Data extract: Begin

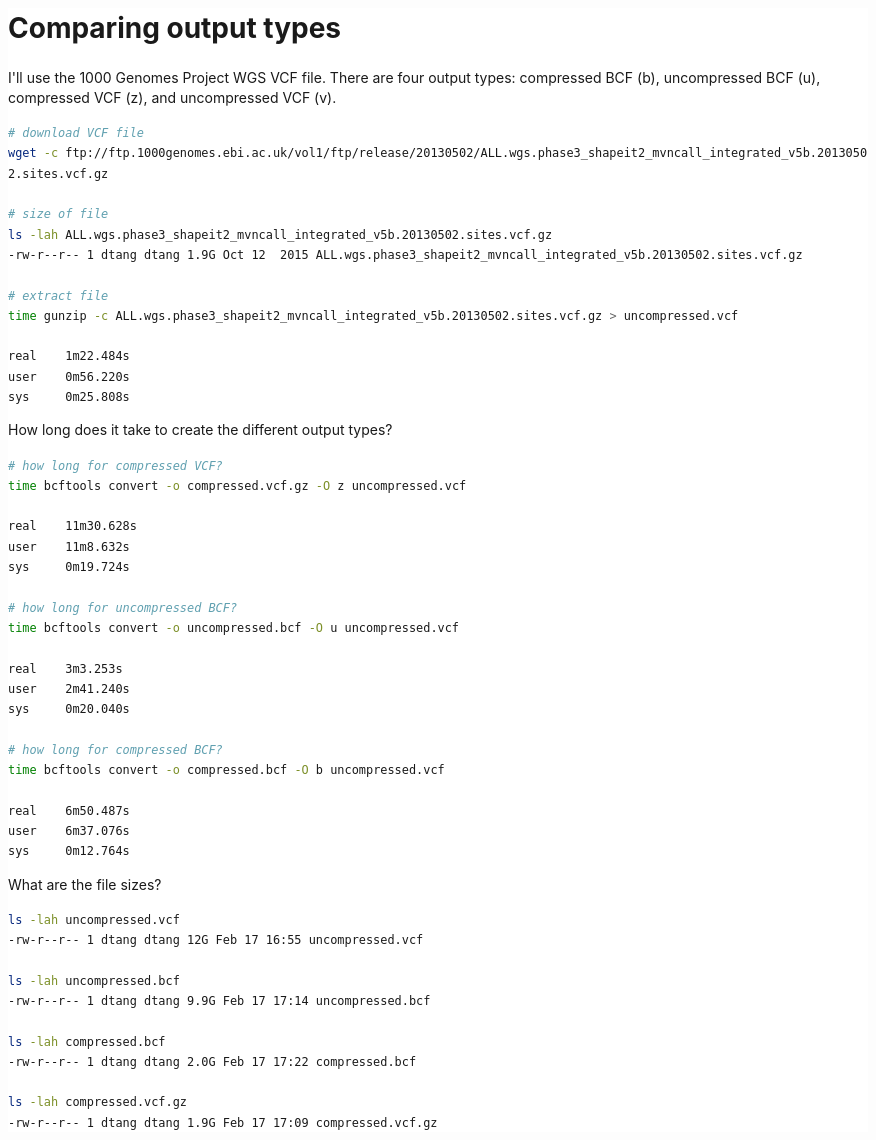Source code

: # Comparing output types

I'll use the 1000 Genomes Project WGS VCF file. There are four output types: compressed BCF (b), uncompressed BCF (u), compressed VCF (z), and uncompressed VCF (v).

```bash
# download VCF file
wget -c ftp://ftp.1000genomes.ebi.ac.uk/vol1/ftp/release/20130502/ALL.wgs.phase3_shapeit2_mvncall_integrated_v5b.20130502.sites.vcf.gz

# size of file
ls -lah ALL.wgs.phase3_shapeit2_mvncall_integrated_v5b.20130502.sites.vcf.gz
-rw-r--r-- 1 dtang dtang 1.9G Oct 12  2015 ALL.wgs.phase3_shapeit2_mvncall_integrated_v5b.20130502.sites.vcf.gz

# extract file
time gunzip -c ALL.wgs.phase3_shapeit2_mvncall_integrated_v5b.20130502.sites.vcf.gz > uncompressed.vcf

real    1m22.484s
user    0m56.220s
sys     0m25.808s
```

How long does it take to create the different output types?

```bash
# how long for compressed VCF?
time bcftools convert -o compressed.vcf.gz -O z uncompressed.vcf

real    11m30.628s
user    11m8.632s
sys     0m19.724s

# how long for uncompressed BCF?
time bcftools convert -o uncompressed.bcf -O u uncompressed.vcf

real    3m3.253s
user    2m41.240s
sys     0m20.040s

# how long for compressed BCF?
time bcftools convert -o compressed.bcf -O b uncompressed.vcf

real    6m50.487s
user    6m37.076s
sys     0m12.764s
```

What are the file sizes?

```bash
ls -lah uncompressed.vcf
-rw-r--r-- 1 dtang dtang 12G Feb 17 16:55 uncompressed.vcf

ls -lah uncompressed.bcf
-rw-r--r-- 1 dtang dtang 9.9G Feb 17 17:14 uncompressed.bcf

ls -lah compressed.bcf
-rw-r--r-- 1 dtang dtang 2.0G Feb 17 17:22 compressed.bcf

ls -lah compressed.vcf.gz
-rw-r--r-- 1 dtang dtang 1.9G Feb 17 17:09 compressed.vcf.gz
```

Data extract: End

▶ [What is required]:
Would you give the material back exactly, minus the pictures?

▶ [Your solution]:
Source code

: # Comparing output types

I'll use the 1000 Genomes Project WGS VCF file. There are four output types: compressed BCF (b), uncompressed BCF (u), compressed VCF (z), and uncompressed VCF (v).

```bash
# download VCF file
wget -c ftp://ftp.1000genomes.ebi.ac.uk/vol1/ftp/release/20130502/ALL.wgs.phase3_shapeit2_mvncall_integrated_v5b.20130502.sites.vcf.gz

# size of file
ls -lah ALL.wgs.phase3_shapeit2_mvncall_integrated_v5b.20130502.sites.vcf.gz
-rw-r--r-- 1 dtang dtang 1.9G Oct 12  2015 ALL.wgs.phase3_shapeit2_mvncall_integrated_v5b.20130502.sites.vcf.gz

# extract file
time gunzip -c ALL.wgs.phase3_shapeit2_mvncall_integrated_v5b.20130502.sites.vcf.gz > uncompressed.vcf

real    1m22.484s
user    0m56.220s
sys     0m25.808s
```

How long does it take to create the different output types?

```bash
# how long for compressed VCF?
time bcftools convert -o compressed.vcf.gz -O z uncompressed.vcf

real    11m30.628s
user    11m8.632s
sys     0m19.724s

# how long for uncompressed BCF?
time bcftools convert -o uncompressed.bcf -O u uncompressed.vcf

real    3m3.253s
user    2m41.240s
sys     0m20.040s

# how long for compressed BCF?
time bcftools convert -o compressed.bcf -O b uncompressed.vcf

real    6m50.487s
user    6m37.076s
sys     0m12.764s
```

What are the file sizes?

```bash
ls -lah uncompressed.vcf
-rw-r--r-- 1 dtang dtang 12G Feb 17 16:55 uncompressed.vcf

ls -lah uncompressed.bcf
-rw-r--r-- 1 dtang dtang 9.9G Feb 17 17:14 uncompressed.bcf

ls -lah compressed.bcf
-rw-r--r-- 1 dtang dtang 2.0G Feb 17 17:22 compressed.bcf

ls -lah compressed.vcf.gz
-rw-r--r-- 1 dtang dtang 1.9G Feb 17 17:09 compressed.vcf.gz
```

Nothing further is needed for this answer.